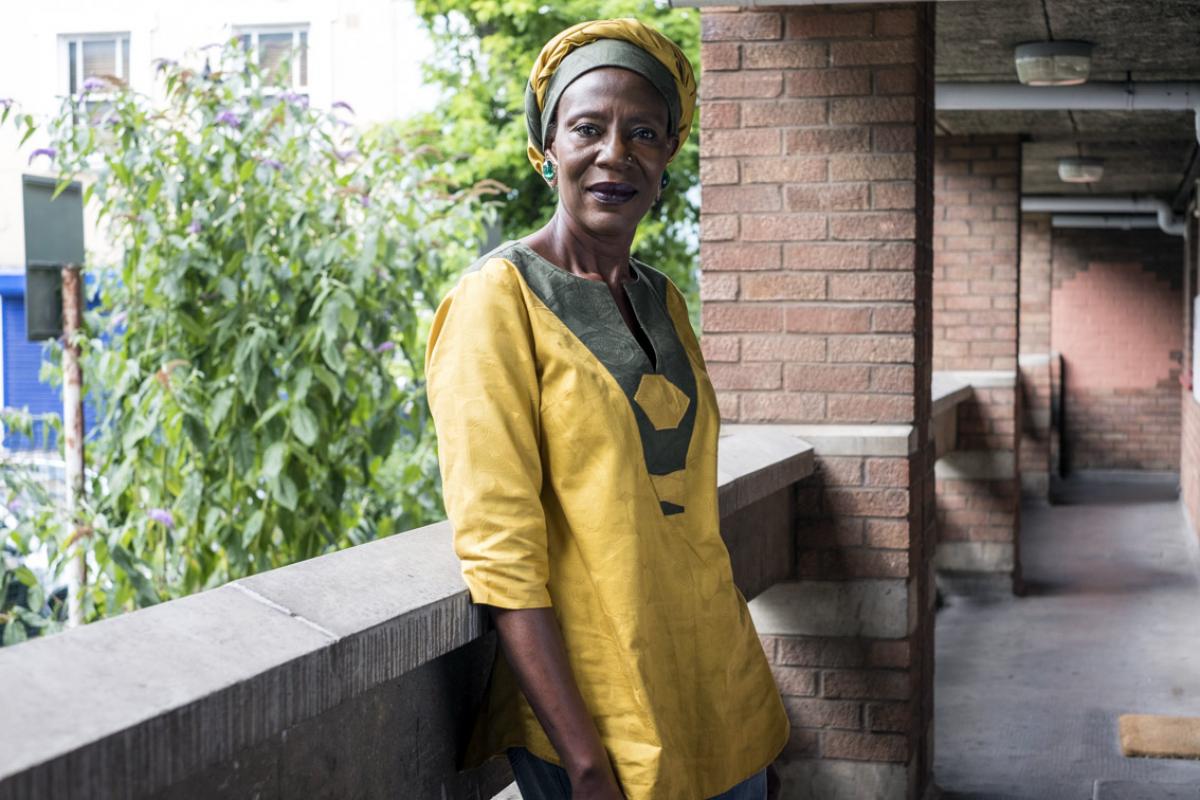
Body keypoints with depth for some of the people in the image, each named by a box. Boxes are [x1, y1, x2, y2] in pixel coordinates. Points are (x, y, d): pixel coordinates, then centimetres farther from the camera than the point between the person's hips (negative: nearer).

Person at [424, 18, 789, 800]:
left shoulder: (662, 298, 8)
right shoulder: (499, 300, -12)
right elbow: (499, 552, -18)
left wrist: (747, 673, 12)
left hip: (719, 690, 7)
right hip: (598, 716, -6)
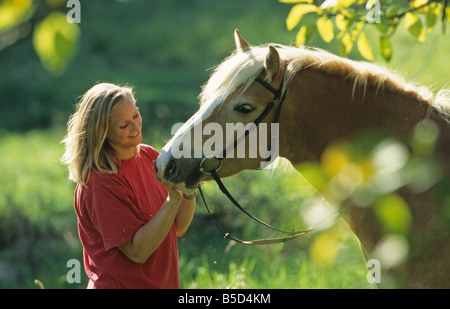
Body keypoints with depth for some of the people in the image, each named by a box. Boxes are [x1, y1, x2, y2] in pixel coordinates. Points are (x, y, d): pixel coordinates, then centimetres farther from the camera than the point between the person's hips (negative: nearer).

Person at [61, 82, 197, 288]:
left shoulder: (149, 155, 0)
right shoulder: (100, 182, -20)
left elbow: (179, 228, 2)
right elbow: (138, 251, -21)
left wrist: (189, 193, -15)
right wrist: (173, 198, -26)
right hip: (123, 285, -6)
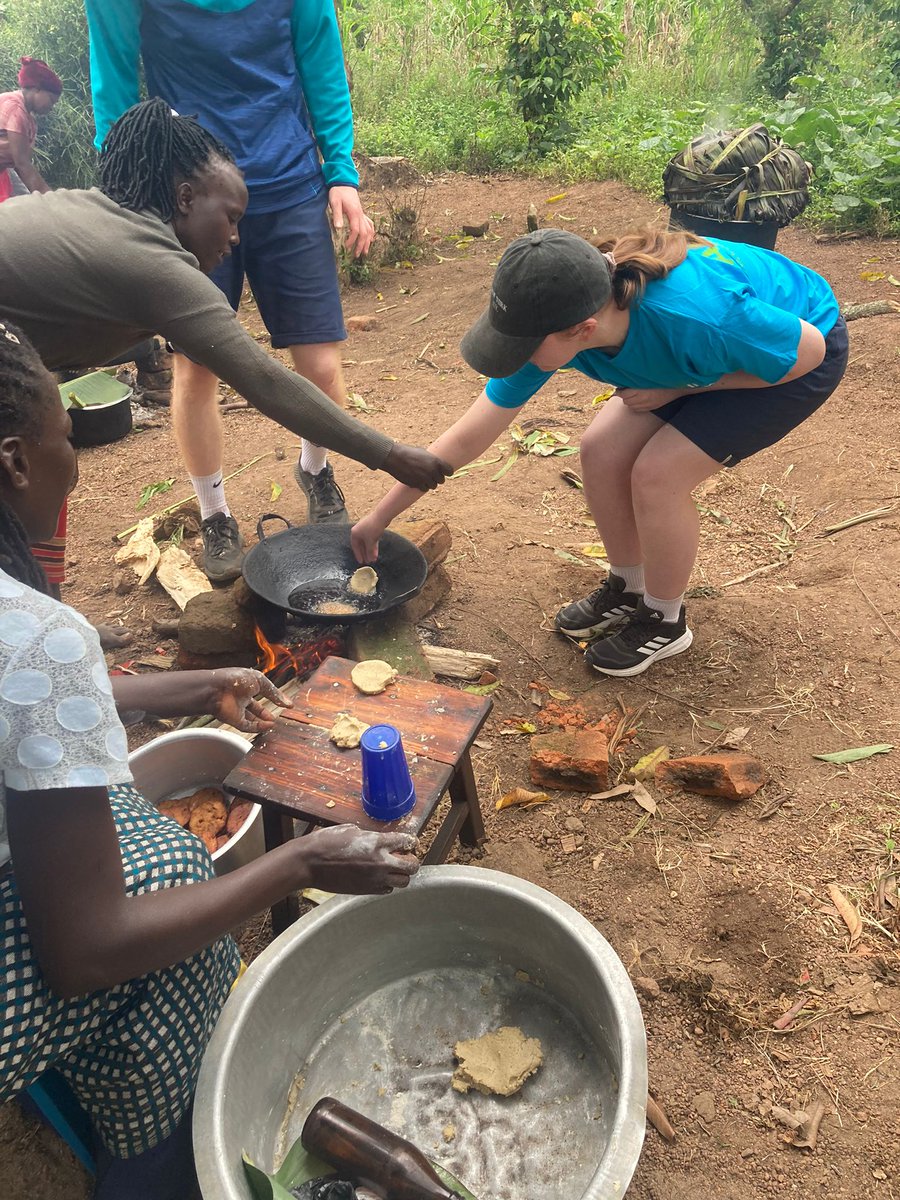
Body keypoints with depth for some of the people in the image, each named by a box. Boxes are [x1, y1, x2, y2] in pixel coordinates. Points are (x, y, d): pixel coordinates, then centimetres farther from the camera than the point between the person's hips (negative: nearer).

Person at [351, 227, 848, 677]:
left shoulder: (694, 314, -43)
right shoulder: (552, 324, -23)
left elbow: (808, 349, -23)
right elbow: (468, 438, -14)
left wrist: (677, 390, -23)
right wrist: (380, 517, -9)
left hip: (799, 354, -6)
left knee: (657, 474, -19)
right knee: (601, 453, -7)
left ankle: (663, 621, 6)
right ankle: (627, 588, 18)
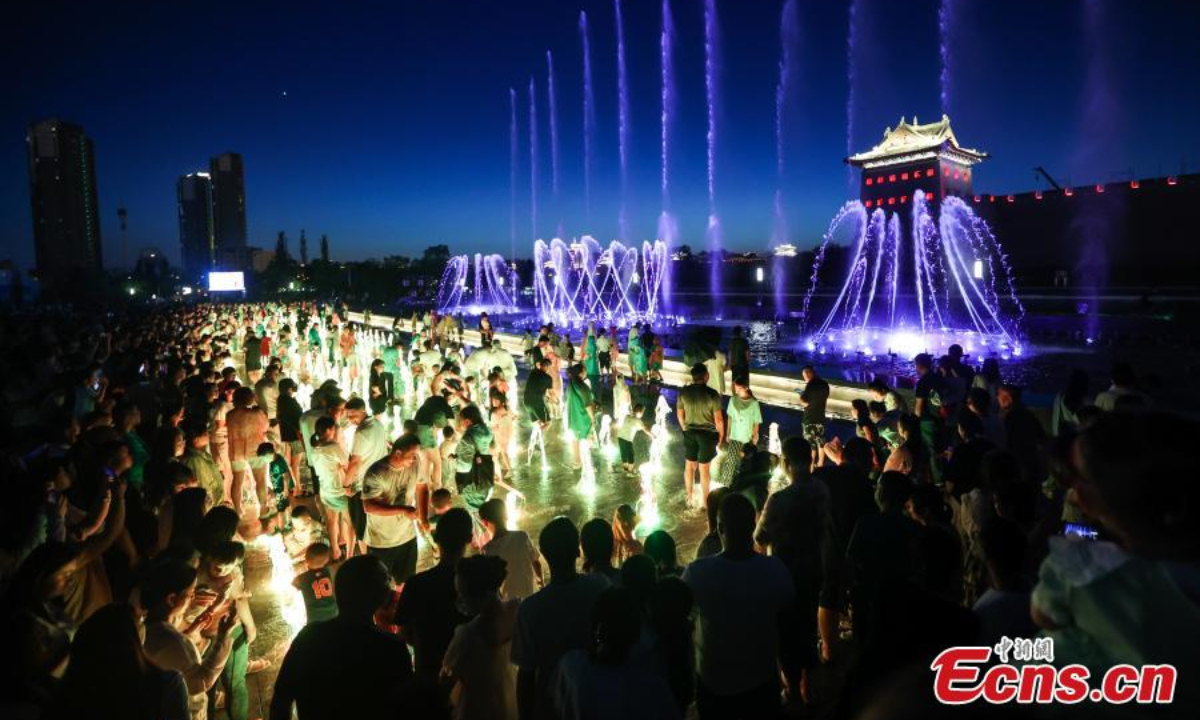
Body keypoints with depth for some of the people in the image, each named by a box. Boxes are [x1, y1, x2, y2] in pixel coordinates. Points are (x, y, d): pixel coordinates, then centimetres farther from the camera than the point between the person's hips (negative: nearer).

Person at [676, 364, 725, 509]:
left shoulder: (683, 392, -7)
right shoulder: (712, 394, -19)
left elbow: (679, 414, 5)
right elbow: (718, 419, -15)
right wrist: (720, 436, 1)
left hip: (690, 432, 3)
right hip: (707, 433, -3)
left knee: (689, 465, 16)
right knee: (704, 468, 7)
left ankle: (690, 498, 28)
────────
Extract every line of text from all four records above verbatim, leaving the pictures out of your answer.

■ TASK OUTPUT ■
Body keypoints with depth for some of the people in the image, each named by a box. Boxes are [x1, y1, x2, y2] in pixel coordinates. Points are (x, y, d): pixel coordinates, then centimetres farther from the camera than the point between the person's hips (negative: nearer).

Person at [424, 18, 789, 800]:
left shoulder: (662, 298, 8)
right shoulder: (499, 300, -12)
right elbow: (499, 552, -18)
left wrist: (747, 673, 12)
left hip: (719, 690, 7)
right hip: (598, 716, -6)
Body keypoints with depth for some of the people in the image, each named by a box. Boxes are [x1, y1, x2, y2] in pixel coordinates. Points are (x, y, d): pixel coordinates, then centimetres farther from the camera than the point between the person's hips (negative: nearer).

Person at [61, 82, 197, 288]:
left shoulder: (149, 155, 0)
right shoulder: (100, 182, -20)
left elbow: (179, 228, 2)
right elbow: (138, 251, -21)
left wrist: (189, 193, -15)
right wrist: (173, 198, -26)
right hip: (123, 285, -6)
Body keypoints with depth for some of the people in the image, each named by a box. Boxes are [x1, y1, x2, y2] in pixel coordinates. Points are (x, y, d): pixel coordinates, then centimetres farther from the camera than the point between the person's hips (negative: nearer).

Person at [351, 227, 848, 677]:
left shoulder: (694, 314, -43)
right shoulder: (552, 324, -23)
left elbow: (808, 349, -23)
right elbow: (468, 438, -14)
left wrist: (677, 390, -23)
right wrist: (380, 517, -9)
left hip: (799, 354, -6)
left knee: (657, 474, -19)
right knee: (601, 453, -7)
left ankle: (663, 621, 6)
right ankle: (627, 588, 18)
Body keypoints with depth for some of the people in the image, each named by a box. Boxes are [x1, y1, x2, y2] in pixel coordinates. Points are (x, y, d): pixel coordinates, then centimetres farther from the camera than the point between the person's hips (negative: nearer).

Person at [676, 364, 725, 509]:
left shoulder: (683, 392, -7)
right shoulder: (712, 394, -19)
left elbow: (679, 414, 5)
right elbow: (718, 419, -15)
right wrist: (720, 436, 1)
left hip: (690, 432, 3)
right hip: (707, 433, -3)
left knee: (689, 465, 16)
right knee: (704, 468, 7)
left ankle: (690, 498, 28)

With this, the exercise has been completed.